+++ Extracted material

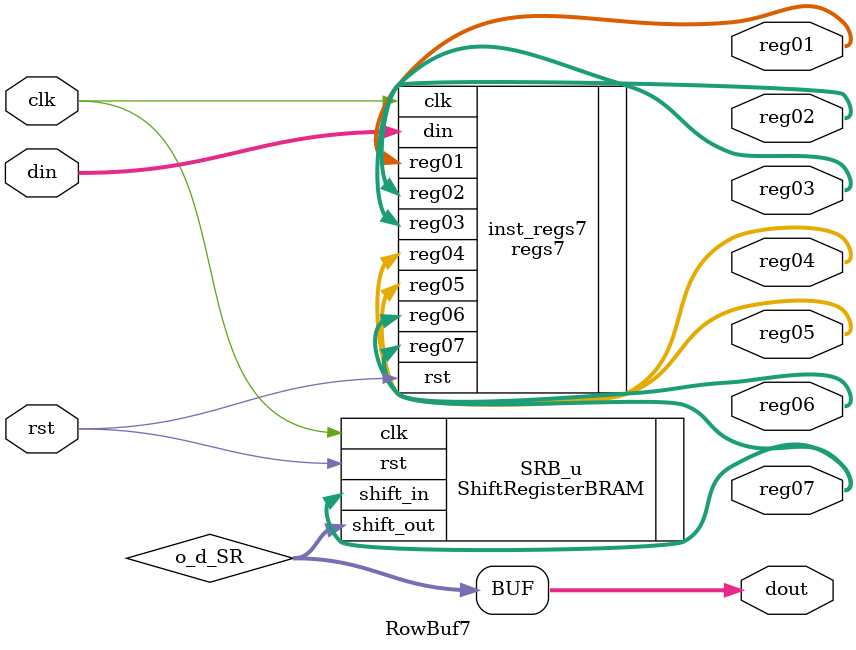
<source format=v>
`timescale 1ns / 1ps


module RowBuf7
#(
    parameter REGSNUM = 7,
    parameter DATA_WIDTH = 8,
    parameter IMAGE_WIDTH = 640
)
(
    input wire [DATA_WIDTH - 1:0] din,
    input wire clk,
    input wire rst,
    output wire [DATA_WIDTH - 1:0] dout,
    output wire [DATA_WIDTH - 1:0] reg07,
    output wire [DATA_WIDTH - 1:0] reg06,
    output wire [DATA_WIDTH - 1:0] reg05,
    output wire [DATA_WIDTH - 1:0] reg04,
    output wire [DATA_WIDTH - 1:0] reg03,
    output wire [DATA_WIDTH - 1:0] reg02,
    output wire [DATA_WIDTH - 1:0] reg01
);



wire [DATA_WIDTH - 1:0] o_d_SR; //output of the shift register



regs7 inst_regs7(
    .clk (clk),
    .rst (rst),
    .din (din),
    .reg07 (reg07),
    .reg06 (reg06),
    .reg05 (reg05),
    .reg04 (reg04),
    .reg03 (reg03),
    .reg02 (reg02),
    .reg01 (reg01)
);



ShiftRegisterBRAM //FIFO STYLE
#(
    .DATA_DEPTH(IMAGE_WIDTH-REGSNUM),
    .DATA_WIDTH(DATA_WIDTH)
)
SRB_u
(
    .clk(clk),
    .rst(rst),
    .shift_in(reg07),
    .shift_out(o_d_SR)
);

assign dout = o_d_SR;

endmodule

</source>
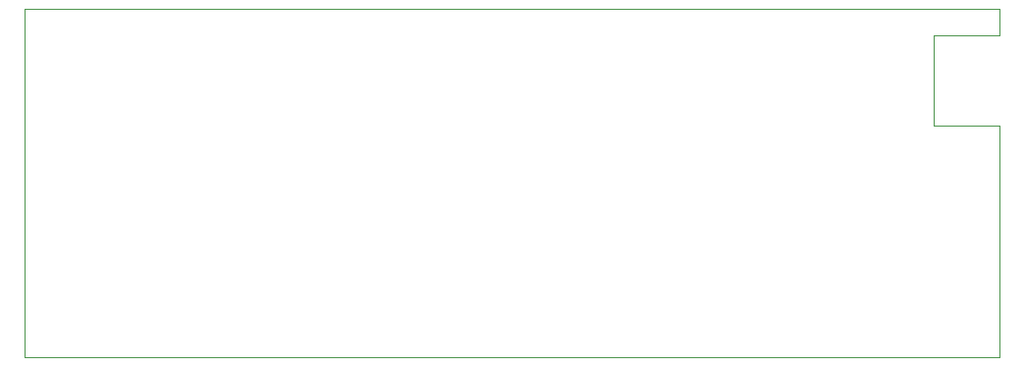
<source format=gbr>
G04 (created by PCBNEW (2013-07-07 BZR 4022)-stable) date 14/01/2015 15:32:06*
%MOIN*%
G04 Gerber Fmt 3.4, Leading zero omitted, Abs format*
%FSLAX34Y34*%
G01*
G70*
G90*
G04 APERTURE LIST*
%ADD10C,0.00590551*%
%ADD11C,0.00393701*%
G04 APERTURE END LIST*
G54D10*
G54D11*
X127165Y-31220D02*
X127165Y-30314D01*
X124960Y-31220D02*
X127165Y-31220D01*
X124960Y-34291D02*
X124960Y-31220D01*
X127165Y-34291D02*
X124960Y-34291D01*
X127165Y-42125D02*
X127165Y-34291D01*
X94094Y-42125D02*
X127165Y-42125D01*
X94094Y-42086D02*
X94094Y-42125D01*
X94094Y-30314D02*
X94094Y-42086D01*
X127165Y-30314D02*
X94094Y-30314D01*
M02*

</source>
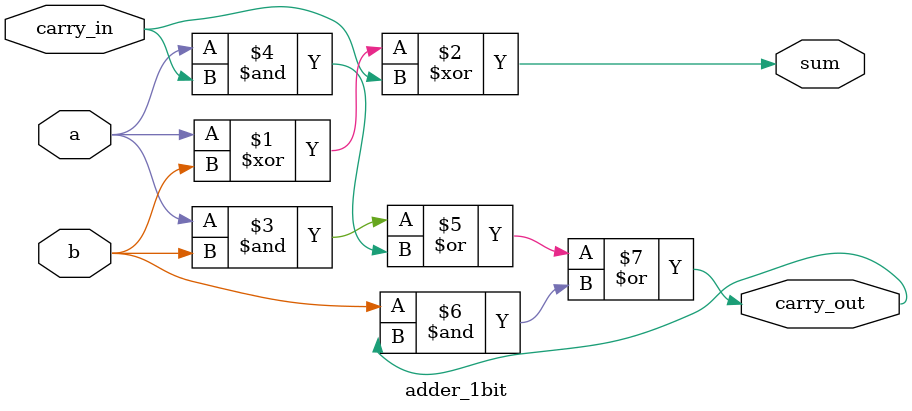
<source format=sv>

module adder_1bit(input logic a, input logic b, input carry_in, output sum, output carry_out);
		assign sum = a ^ b ^ carry_in;
		assign carry_out = (a & b) | (a & carry_in) | (b & carry_out);
endmodule
</source>
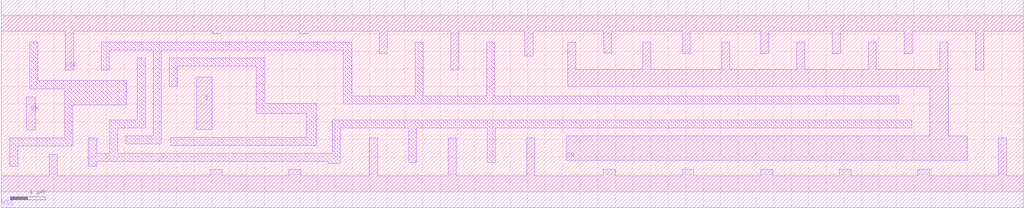
<source format=lef>
# Copyright 2022 GlobalFoundries PDK Authors
#
# Licensed under the Apache License, Version 2.0 (the "License");
# you may not use this file except in compliance with the License.
# You may obtain a copy of the License at
#
#      http://www.apache.org/licenses/LICENSE-2.0
#
# Unless required by applicable law or agreed to in writing, software
# distributed under the License is distributed on an "AS IS" BASIS,
# WITHOUT WARRANTIES OR CONDITIONS OF ANY KIND, either express or implied.
# See the License for the specific language governing permissions and
# limitations under the License.

MACRO gf180mcu_fd_sc_mcu9t5v0__invz_12
  CLASS core ;
  FOREIGN gf180mcu_fd_sc_mcu9t5v0__invz_12 0.0 0.0 ;
  ORIGIN 0 0 ;
  SYMMETRY X Y ;
  SITE GF018hv5v_green_sc9 ;
  SIZE 29.12 BY 5.04 ;
  PIN EN
    DIRECTION INPUT ;
    ANTENNAGATEAREA 3.384 ;
    PORT
      LAYER METAL1 ;
        POLYGON 0.71 1.77 0.97 1.77 0.97 2.71 0.71 2.71  ;
    END
  END EN
  PIN I
    DIRECTION INPUT ;
    ANTENNAGATEAREA 5.076 ;
    PORT
      LAYER METAL1 ;
        POLYGON 5.57 1.785 6.01 1.785 6.01 3.27 5.57 3.27  ;
    END
  END I
  PIN ZN
    DIRECTION OUTPUT ;
    ANTENNADIFFAREA 10.2744 ;
    PORT
      LAYER METAL1 ;
        POLYGON 16.14 3.01 25.57 3.01 25.94 3.01 26.45 3.01 26.45 1.595 16.09 1.595 16.09 0.895 27.52 0.895 27.52 1.595 26.98 1.595 26.98 3.01 26.97 3.01 26.97 4.28 26.735 4.28 26.735 3.49 25.94 3.49 25.57 3.49 24.93 3.49 24.93 4.28 24.7 4.28 24.7 3.49 22.89 3.49 22.89 4.28 22.66 4.28 22.66 3.49 20.75 3.49 20.75 4.28 20.52 4.28 20.52 3.49 18.51 3.49 18.51 4.28 18.28 4.28 18.28 3.49 16.37 3.49 16.37 4.28 16.14 4.28  ;
    END
  END ZN
  PIN VDD
    DIRECTION INOUT ;
    USE power ;
    SHAPE ABUTMENT ;
    PORT
      LAYER METAL1 ;
        POLYGON 0 4.59 1.83 4.59 1.83 3.47 2.06 3.47 2.06 4.59 6.03 4.59 6.03 4.51 6.26 4.51 6.26 4.59 8.51 4.59 8.51 4.51 8.74 4.51 8.74 4.59 10.77 4.59 10.77 3.95 11 3.95 11 4.59 12.81 4.59 12.81 3.47 13.04 3.47 13.04 4.59 14.92 4.59 14.92 3.88 15.15 3.88 15.15 4.59 17.16 4.59 17.16 3.96 17.39 3.96 17.39 4.59 19.4 4.59 19.4 3.94 19.63 3.94 19.63 4.59 21.64 4.59 21.64 3.94 21.87 3.94 21.87 4.59 23.68 4.59 23.68 3.94 23.91 3.94 23.91 4.59 25.57 4.59 25.72 4.59 25.72 3.94 25.94 3.94 25.95 3.94 25.95 4.59 27.76 4.59 27.76 3.47 27.99 3.47 27.99 4.59 29.12 4.59 29.12 5.49 25.94 5.49 25.57 5.49 0 5.49  ;
    END
  END VDD
  PIN VSS
    DIRECTION INOUT ;
    USE ground ;
    SHAPE ABUTMENT ;
    PORT
      LAYER METAL1 ;
        POLYGON 0 -0.45 29.12 -0.45 29.12 0.45 28.64 0.45 28.64 1.54 28.41 1.54 28.41 0.45 26.455 0.45 26.455 0.635 26.115 0.635 26.115 0.45 24.215 0.45 24.215 0.635 23.875 0.635 23.875 0.45 21.975 0.45 21.975 0.635 21.635 0.635 21.635 0.45 19.735 0.45 19.735 0.635 19.395 0.635 19.395 0.45 17.495 0.45 17.495 0.635 17.155 0.635 17.155 0.45 15.2 0.45 15.2 1.54 14.97 1.54 14.97 0.45 12.96 0.45 12.96 1.54 12.73 1.54 12.73 0.45 10.72 0.45 10.72 1.54 10.49 1.54 10.49 0.45 8.535 0.45 8.535 0.635 8.195 0.635 8.195 0.45 6.295 0.45 6.295 0.635 5.955 0.635 5.955 0.45 1.595 0.45 1.595 1.07 1.365 1.07 1.365 0.45 0 0.45  ;
    END
  END VSS
  OBS
      LAYER METAL1 ;
        POLYGON 0.81 2.94 1.805 2.94 1.805 1.54 0.245 1.54 0.245 0.73 0.475 0.73 0.475 1.31 2.035 1.31 2.035 2.48 3.575 2.48 3.575 3.17 1.04 3.17 1.04 4.28 0.81 4.28  ;
        POLYGON 4.79 3.01 5.02 3.01 5.02 3.59 7.27 3.59 7.27 2.23 8.69 2.23 8.69 1.555 4.835 1.555 4.835 1.325 8.975 1.325 8.975 2.525 7.5 2.525 7.5 3.82 4.79 3.82  ;
        POLYGON 2.85 3.47 3.08 3.47 3.08 4.05 4.33 4.05 4.33 1.595 3.55 1.595 3.55 1.365 4.56 1.365 4.56 4.05 9.75 4.05 9.75 2.505 25.57 2.505 25.57 2.735 14.06 2.735 14.06 4.28 13.83 4.28 13.83 2.735 12.02 2.735 12.02 4.28 11.79 4.28 11.79 2.735 9.98 2.735 9.98 4.28 2.85 4.28  ;
        POLYGON 2.485 0.73 2.715 0.73 2.715 0.865 9.315 0.865 9.315 0.815 9.66 0.815 9.66 1.825 11.61 1.825 11.61 0.84 11.84 0.84 11.84 1.825 13.85 1.825 13.85 0.84 14.08 0.84 14.08 1.825 25.94 1.825 25.94 2.055 9.43 2.055 9.43 1.095 3.32 1.095 3.32 1.825 4.1 1.825 4.1 3.82 3.87 3.82 3.87 2.055 3.09 2.055 3.09 1.095 2.715 1.095 2.715 1.54 2.485 1.54  ;
  END
END gf180mcu_fd_sc_mcu9t5v0__invz_12

</source>
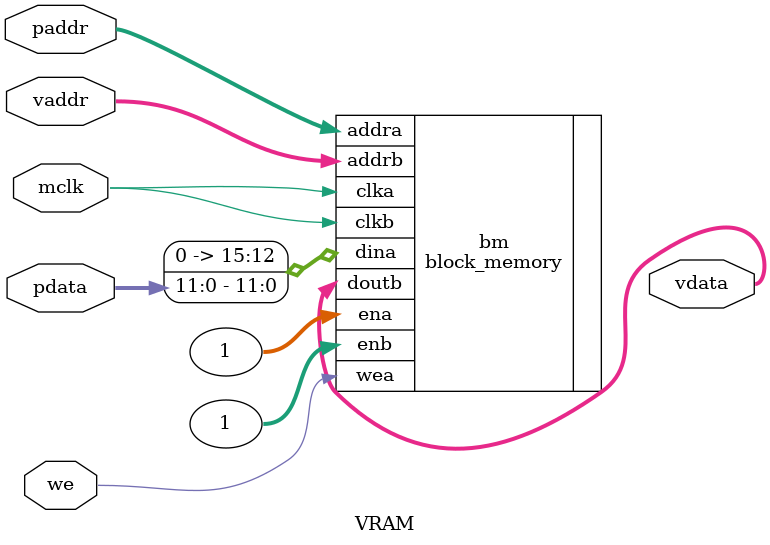
<source format=v>
`timescale 1ns / 1ps


module VRAM(
    input [15:0]paddr,
    input [11:0]pdata,
    input we,mclk,
    input [15:0]vaddr,
    output [15:0]vdata
    );
    block_memory bm(.clka(mclk),.ena(1),.wea(we),.addra(paddr),.dina({4'b0000,pdata}),.clkb(mclk),.enb(1),.addrb(vaddr),.doutb(vdata));
    //ÈçºÎµü´ú£¿
endmodule

</source>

++++++

**Your assignment**
Select all lines in the listing above where the word "paddr" appears, and show them.

**Written solution**
    input [15:0]paddr,
    block_memory bm(.clka(mclk),.ena(1),.wea(we),.addra(paddr),.dina({4'b0000,pdata}),.clkb(mclk),.enb(1),.addrb(vaddr),.doutb(vdata));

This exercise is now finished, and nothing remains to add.